• _Task brief_: Copy out, character for character, the lines of the data below between the line containing "유도하는 것(또는 다른 제품과 멀어지게 만드는" and the line containing "있는지 확인할 수 있었습니다.", inclusive.
═══ Data shown ═══
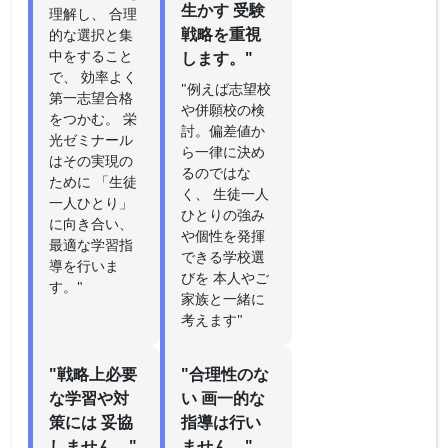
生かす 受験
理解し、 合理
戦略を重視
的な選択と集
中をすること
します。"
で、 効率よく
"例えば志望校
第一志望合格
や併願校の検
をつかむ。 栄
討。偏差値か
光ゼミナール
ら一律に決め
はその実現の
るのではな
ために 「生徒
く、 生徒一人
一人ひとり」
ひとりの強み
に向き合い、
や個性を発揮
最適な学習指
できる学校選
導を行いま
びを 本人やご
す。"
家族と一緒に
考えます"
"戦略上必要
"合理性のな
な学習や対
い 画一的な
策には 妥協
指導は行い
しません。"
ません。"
═══
═══ Data shown ═══
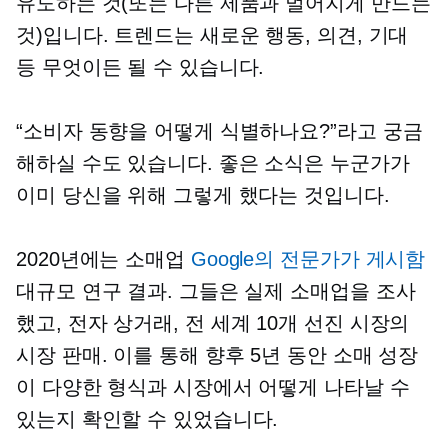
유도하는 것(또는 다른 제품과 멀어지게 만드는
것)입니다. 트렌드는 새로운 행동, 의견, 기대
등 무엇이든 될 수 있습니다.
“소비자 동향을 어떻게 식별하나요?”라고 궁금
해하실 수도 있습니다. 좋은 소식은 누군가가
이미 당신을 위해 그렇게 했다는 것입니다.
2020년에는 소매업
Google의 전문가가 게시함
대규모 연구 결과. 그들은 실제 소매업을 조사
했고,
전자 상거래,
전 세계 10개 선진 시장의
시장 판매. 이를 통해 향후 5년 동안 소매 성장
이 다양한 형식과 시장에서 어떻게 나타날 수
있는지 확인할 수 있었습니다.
═══
• _Reply_:
유도하는 것(또는 다른 제품과 멀어지게 만드는
것)입니다. 트렌드는 새로운 행동, 의견, 기대
등 무엇이든 될 수 있습니다.
“소비자 동향을 어떻게 식별하나요?”라고 궁금
해하실 수도 있습니다. 좋은 소식은 누군가가
이미 당신을 위해 그렇게 했다는 것입니다.
2020년에는 소매업
Google의 전문가가 게시함
대규모 연구 결과. 그들은 실제 소매업을 조사
했고,
전자 상거래,
전 세계 10개 선진 시장의
시장 판매. 이를 통해 향후 5년 동안 소매 성장
이 다양한 형식과 시장에서 어떻게 나타날 수
있는지 확인할 수 있었습니다.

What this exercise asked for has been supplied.